No, this was different from the automatic per-known-wifi connection securing that it normally does. It was an actual VPN, that I had to manually remove because I could no longer access anything on my LAN.
It's no surprise that over and over again, Facebook has shown us that it will stop doing some of the bad things it does only when it's caught red handed. Until then, the employees who work there won't have any ethical qualms and the company won't care much about the impact either. Every time some news like this comes out, the PR department probably shrugs its shoulders and says "What are the users gonna do now? Quit our platform? Where will they even go to?" and just laughs out loud.
If a person were to adopt this behavior, we would call them a criminal. Facebook, on similar lines, is a criminal enterprise that hasn't been punished appropriately so far!
The article is misleading; the app does not have root access, it has access to web traffic via a trusted root certificate. The app is distributed outside the App Store through the enterprise developer program.
Yes, I know what the enterprise program is for; this is a clear violation of those rules. But Facebook is not getting root access to your device, as the title of this post and the article claims.
To get a good idea of what they are doing, visit whatsmyudid.com and follow the instructions to use SuperUDID (you don’t need to go through with it, just read the steps).
Similar to SuperUDID, they installed a profile onto their device that provided special privileges for Facebook.
This is actually not quite true. They only installed a signing profile, which still requires a prompt to install each app and wasn't used to do anything but install the research app. The "keys to the kingdom" is the trusted root certificate, which coupled with the VPN, made them your ISP and gave them complete access to all traffic in all apps.
I was showing how they would go about getting the trusted root certificate on the phone, which can be packaged with MDM profiles installed similar to the method used above.
Tangentially related, but his leads to an issue I try to stress this to my students all the damn time, but they just don't care. Like, they all try to download any free VPN that'll connect so they can play Fortnite during school, without ever looking to see what they give away. Hell, I'm not convinced they wouldn't consent even if it was told, as long as they get their fix while at school. There's a huge problem nobody wants to try to fix.
True, but as long as they don't install a trusted root as well damage is still far more limited. Still a major privacy issue (and huge shout out to you for passing this knowledge on to my generation, sadly many of us really don't care) though. With this, however, the possibilities are really limitless. For example, the simple act of filling out a job application online, common for students to do, gives FB your SSN and enough info to open a line of credit.
How was this data stored?
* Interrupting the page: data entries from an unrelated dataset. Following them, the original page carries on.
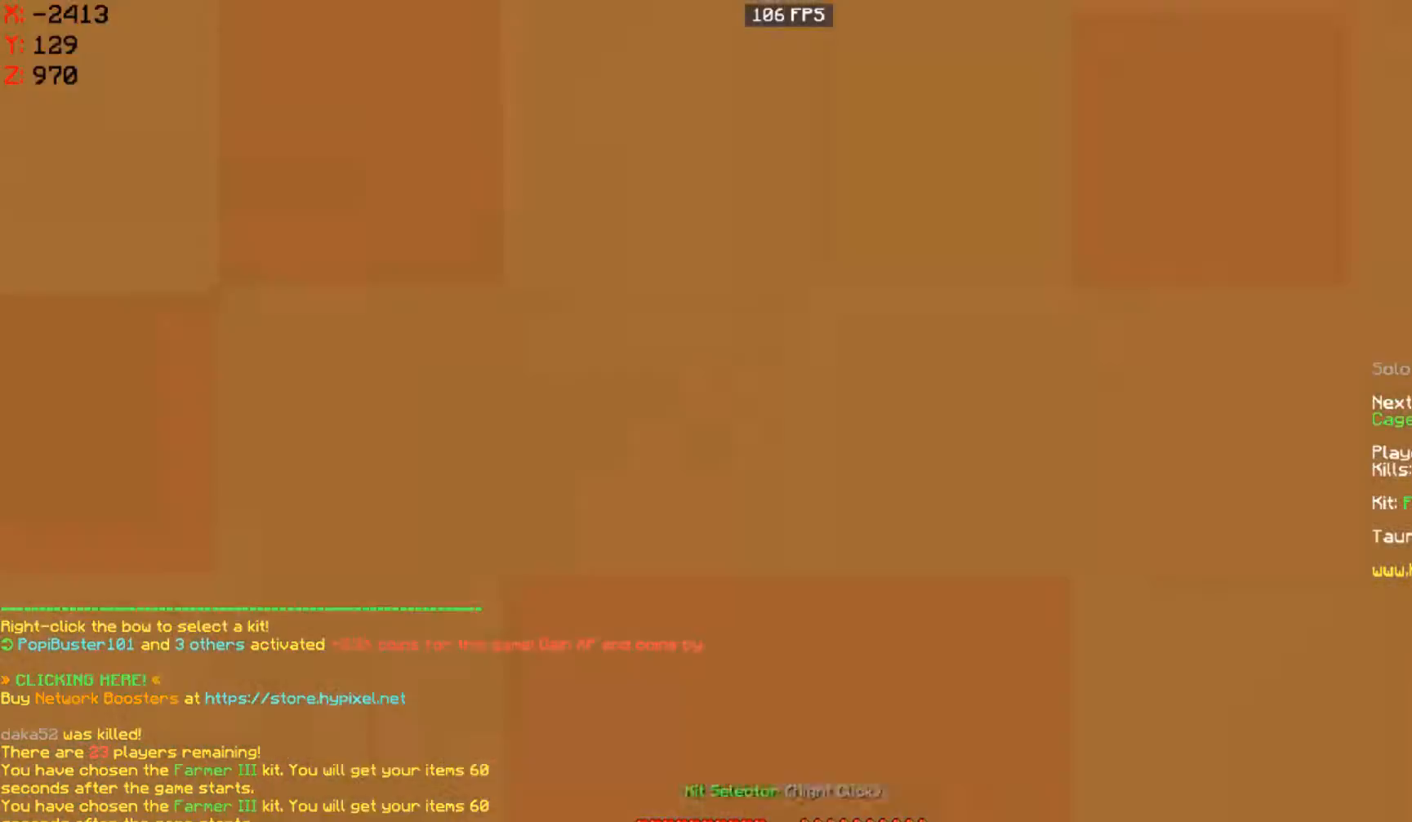
{"keys": [], "mouse": [], "events": []}
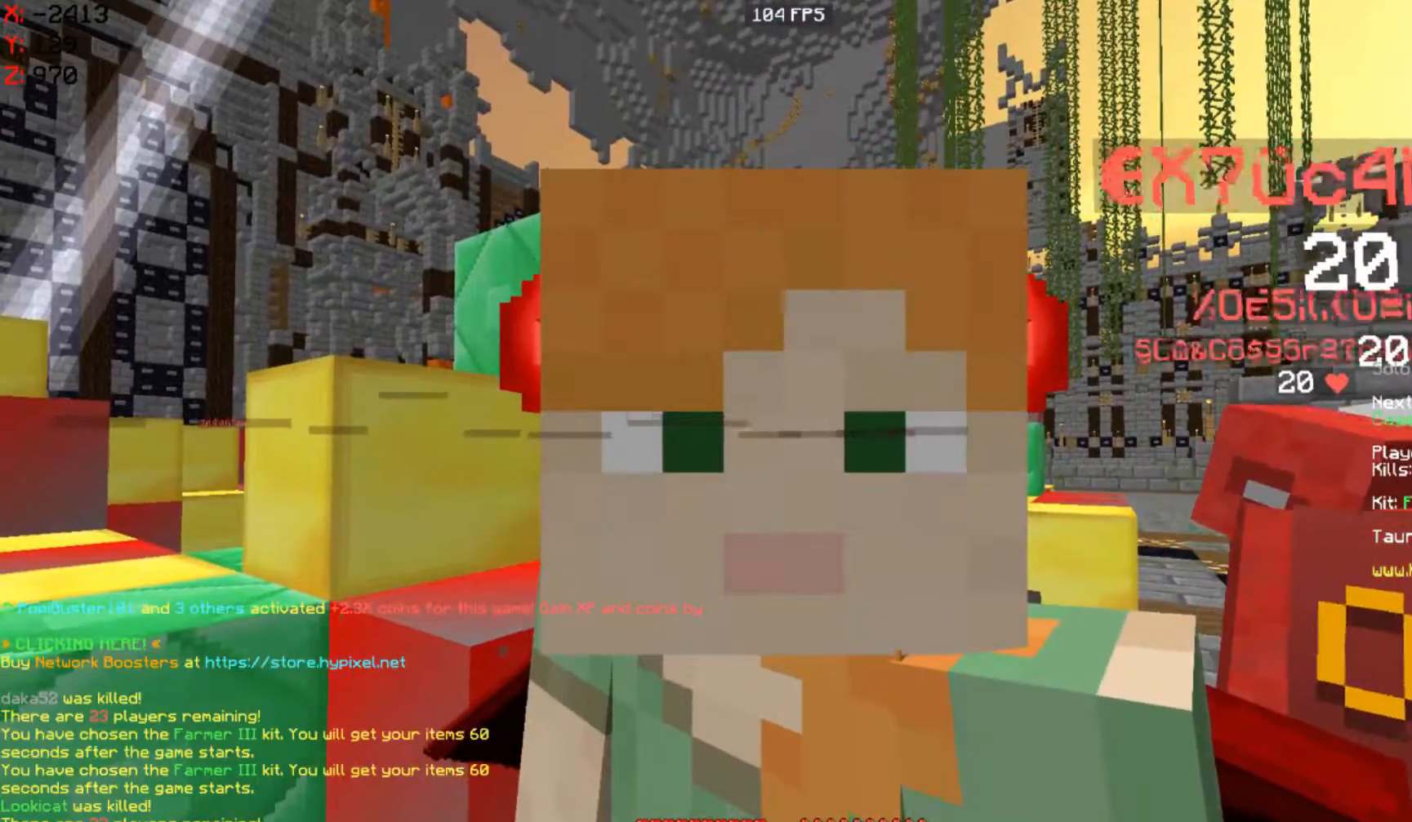
{"keys": [], "mouse": ["left"]}
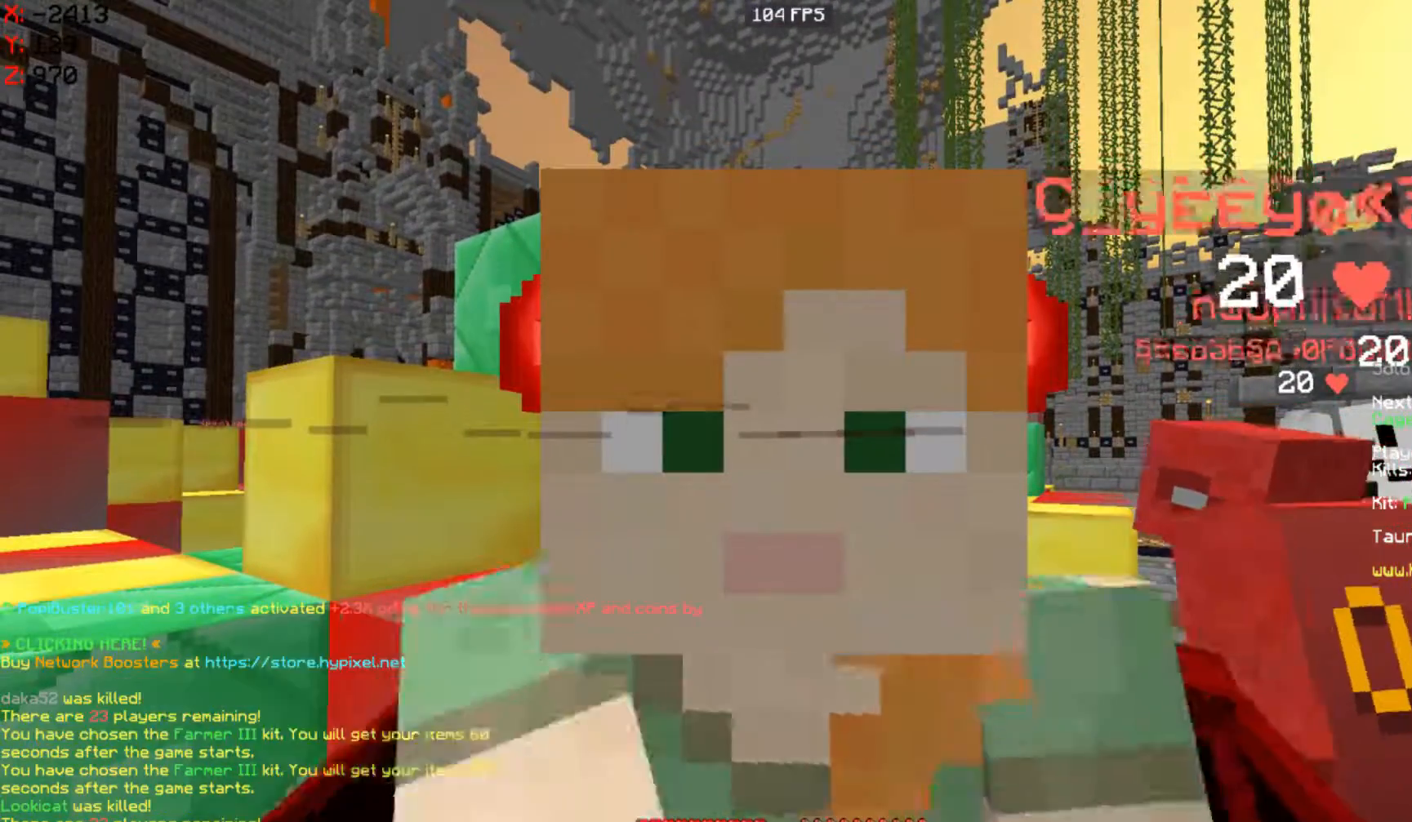
{"keys": [], "mouse": [], "events": [[33, "mouse_left", "up"], [133, "mouse_left", "down"], [200, "mouse_left", "up"], [333, "mouse_left", "down"], [400, "mouse_left", "up"]]}
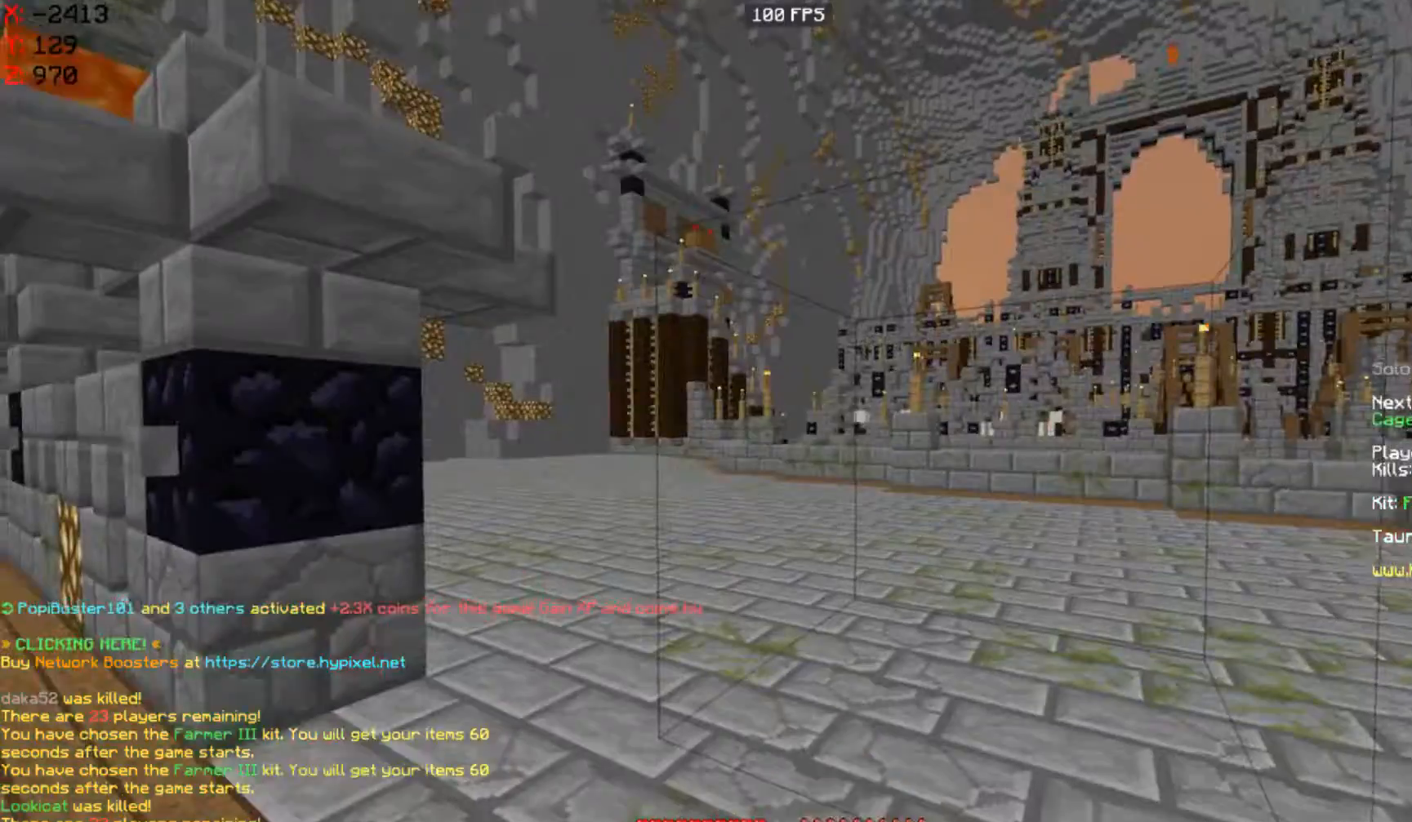
{"keys": [], "mouse": [], "events": []}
Who at Facebook had access to the SSNs and nude photos and the like that was certainly collected with a program like this of any scale? Were the procedures to delete it? How were the systems secured? And while I doubt even FB would do this, a truly lawless bad actor could use those logins without tripping security alerts because you would have used one of their IPs to sign in before. Or an external actor, having access the data dumps, could sign up as a user and then make use of the VPN to easily pawn everyone's account.
The more I think about this, the more outrageous it is. They may as well put cameras in your house and photocopy all your papers.
From the students’ perspective, the reward is greater than the obscure potential consequence. I have certainly noticed this with adults, as well, so it seems like fairly basic human behavior.
The arms race between school administrators and people who wanted to connect to things they shouldn't has been going on for decades and is one of the major sources of sys admins. The problem here is that installing a VPN is far too easy and doesn't teach children where /etc/host is located.
At my school, they have default "teacher" for external events that use school facilities, usernames and passwords based on each school code that bypass all filters, but somehow no one has found it leading to insane workarounds. Sadly, people used to use web.archive.org as a workaround (like dude, just go home and look stuff up?) so they blocked it, which breaks a lot of research and sources on Wikipedia.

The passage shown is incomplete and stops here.